Seguidamente, las voces masculinas del coro (segunda cita mozartiana: "Non piu andrai") apelan a Leporello por la tardanza de su amo, lo cual conforma una introducción al primer acto que nos pone en situación con respecto a los devaneos del protagonista, quien aparece en escena en actitud chulesca, a la vez que solemne por parte de la orquesta, canta 'Eccomi qua' -aria de lucimiento bien construida por el ruso Dimitri Korchak-, a la que sigue el 'Breve é la vita', con la indicación de Tempo di seguidilla -primer elemento 'españolizante' de la ópera. El segundo es el bolero que también canta Don Giovanni interpelado por la flauta, después de pedir una guitarra, en su aria 'Null’altro affetti' del segundo acto.

El tercero lo constituye la cita musical de la cachucha que Carnicer incluye en la última escena. Se trata de la misma escena para ambas versiones en la que unos músicos animan la cena de Don Giovanni. Incluye también un fragmento -aunque diferente de los que recoge Mozart- de Una cosa rara de Martín y Soler y de Fra gli due litiganti de Sarti. Deliciosa y acertadísima resulta la intervención de las maderas de la Sinfónica de Galicia, especialmente la de su clarinete solista, resuelto y elegante, que realiza una auténtica exhibición.

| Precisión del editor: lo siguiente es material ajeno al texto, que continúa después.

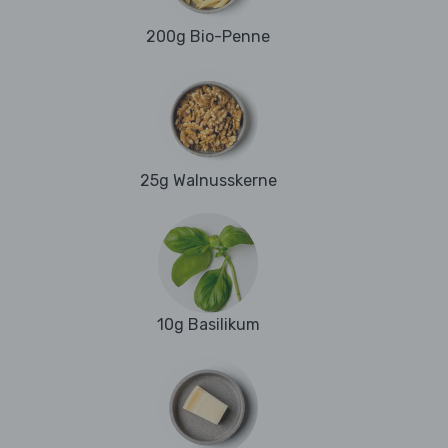
200g Bio-Penne
25g Walnusskerne
10g Basilikum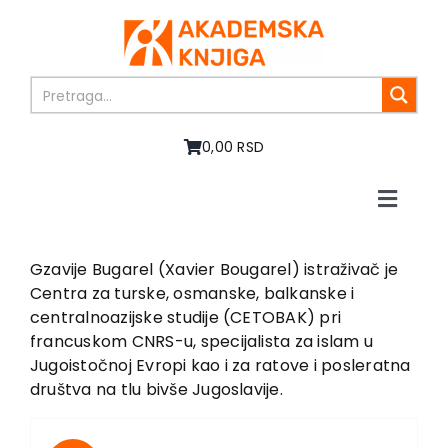
Skip
to
content
0,00 RSD
Toggle
Naviga
Početna
O nama
Gzavije Bugarel (Xavier Bougarel) istraživač je
Centra za turske, osmanske, balkanske i
Knjige
centralnoazijske studije (CETOBAK) pri
U pripremi
francuskom CNRS-u, specijalista za islam u
Akcija
Jugoistočnoj Evropi kao i za ratove i posleratna
društva na tlu bivše Jugoslavije.
Autori
Vesti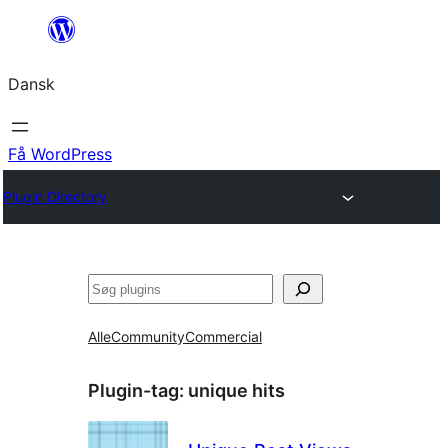
Spring
til
Dansk
indhold
Få WordPress
Plugin Directory
Søg
Alle
Community
Commercial
Plugin-tag:
unique hits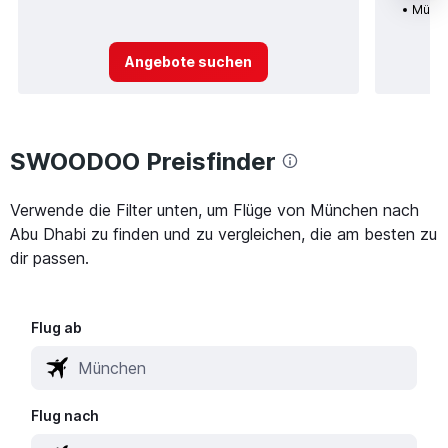
Münch
Angebote suchen
SWOODOO Preisfinder
Verwende die Filter unten, um Flüge von München nach
Abu Dhabi zu finden und zu vergleichen, die am besten zu
dir passen.
Flug ab
Flug nach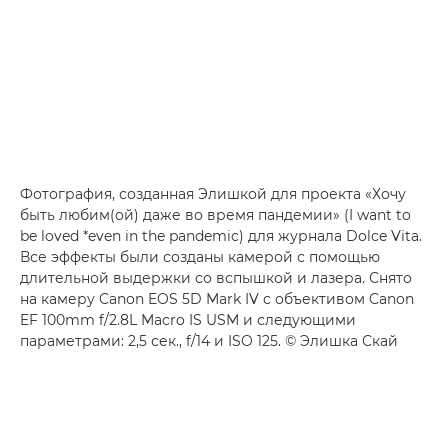
Фотография, созданная Элишкой для проекта «Хочу
быть любим(ой) даже во время пандемии» (I want to
be loved *even in the pandemic) для журнала Dolce Vita.
Все эффекты были созданы камерой с помощью
длительной выдержки со вспышкой и лазера. Снято
на камеру Canon EOS 5D Mark IV с объективом Canon
EF 100mm f/2.8L Macro IS USM и следующими
параметрами: 2,5 сек., f/14 и ISO 125. © Элишка Скай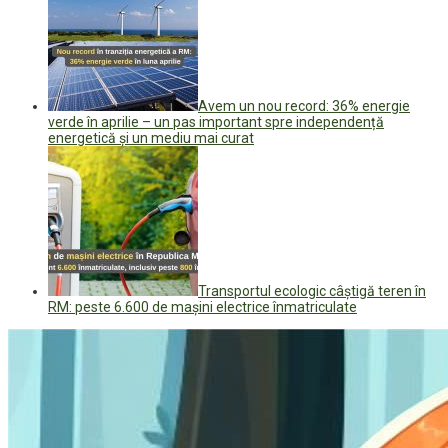
Avem un nou record: 36% energie
verde în aprilie – un pas important spre independență
energetică și un mediu mai curat
Transportul ecologic câștigă teren în
RM: peste 6.600 de mașini electrice înmatriculate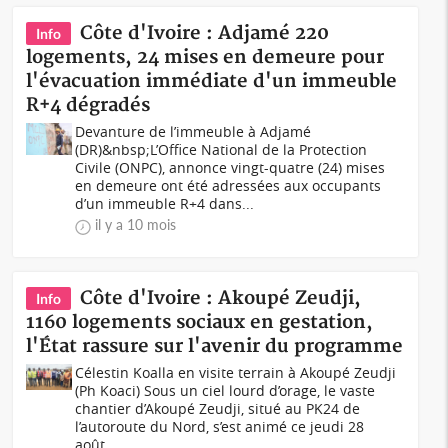
Côte d'Ivoire : Adjamé 220
Info
logements, 24 mises en demeure pour
l'évacuation immédiate d'un immeuble
R+4 dégradés
Devanture de l’immeuble à Adjamé
(DR)&nbsp;L’Office National de la Protection
Civile (ONPC), annonce vingt-quatre (24) mises
en demeure ont été adressées aux occupants
d’un immeuble R+4 dans...
il y a 10 mois
Côte d'Ivoire : Akoupé Zeudji,
Info
1160 logements sociaux en gestation,
l'État rassure sur l'avenir du programme
Célestin Koalla en visite terrain à Akoupé Zeudji
(Ph Koaci) Sous un ciel lourd d’orage, le vaste
chantier d’Akoupé Zeudji, situé au PK24 de
l’autoroute du Nord, s’est animé ce jeudi 28
août...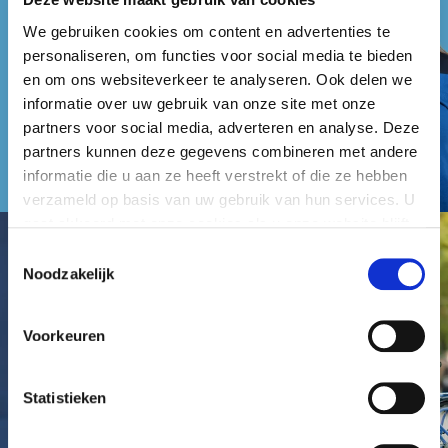
We gebruiken cookies om content en advertenties te
personaliseren, om functies voor social media te bieden
en om ons websiteverkeer te analyseren. Ook delen we
informatie over uw gebruik van onze site met onze
partners voor social media, adverteren en analyse. Deze
partners kunnen deze gegevens combineren met andere
informatie die u aan ze heeft verstrekt of die ze hebben
verzameld op basis van uw gebruik van hun services. U
gaat akkoord met onze cookies als u onze website blijft
gebruiken.
Toestemmingsselectie
Noodzakelijk
Voorkeuren
Statistieken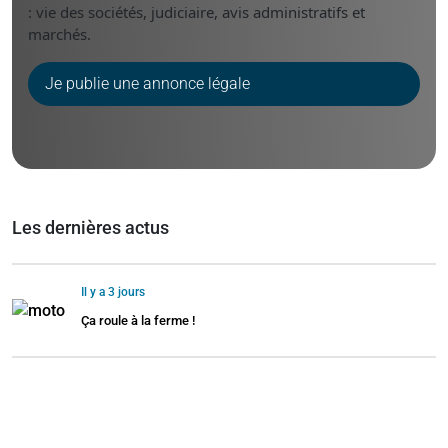
: vie des sociétés, judiciaire, avis administratifs et
marchés.
Je publie une annonce légale
Les dernières actus
Il y a 3 jours
Ça roule à la ferme !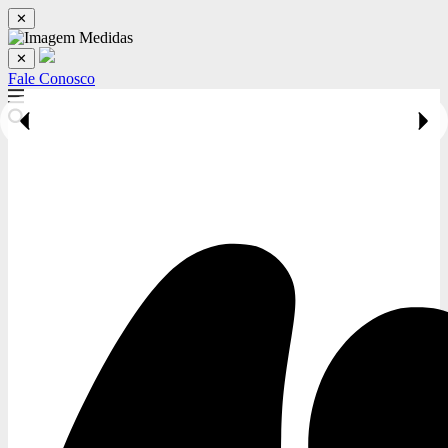
✕
✕
Fale Conosco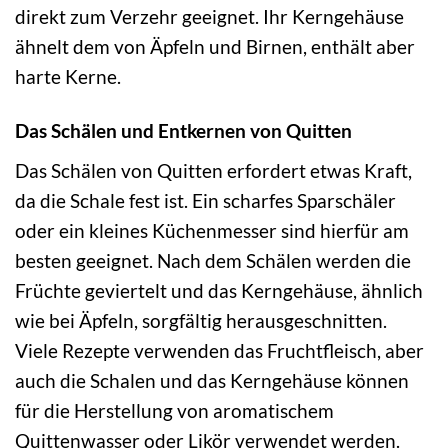
direkt zum Verzehr geeignet. Ihr Kerngehäuse
ähnelt dem von Äpfeln und Birnen, enthält aber
harte Kerne.
Das Schälen und Entkernen von Quitten
Das Schälen von Quitten erfordert etwas Kraft,
da die Schale fest ist. Ein scharfes Sparschäler
oder ein kleines Küchenmesser sind hierfür am
besten geeignet. Nach dem Schälen werden die
Früchte geviertelt und das Kerngehäuse, ähnlich
wie bei Äpfeln, sorgfältig herausgeschnitten.
Viele Rezepte verwenden das Fruchtfleisch, aber
auch die Schalen und das Kerngehäuse können
für die Herstellung von aromatischem
Quittenwasser oder Likör verwendet werden.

Las arias y conjuntos se rigen según el patrón denominado solita forma [POWERS, Harold S. “La solita forma” and “The Uses of Convention”, Acta Musicologica, Vol. 59, Fasc. 1. (Jan-Apr., 1987), pp. 65-90. Grosso modo, contienen una parte expresiva y otra virtuosa para lucimiento del solista o conjunto. La primera, cantabile, comienza tras un recitativo y termina, generalmente, con una cadencia. Una sección intermedia, tempo di mezzo -en la que los personajes suelen dialogar- nos lleva a la cabaletta, en la cual el solista se explaya a placer.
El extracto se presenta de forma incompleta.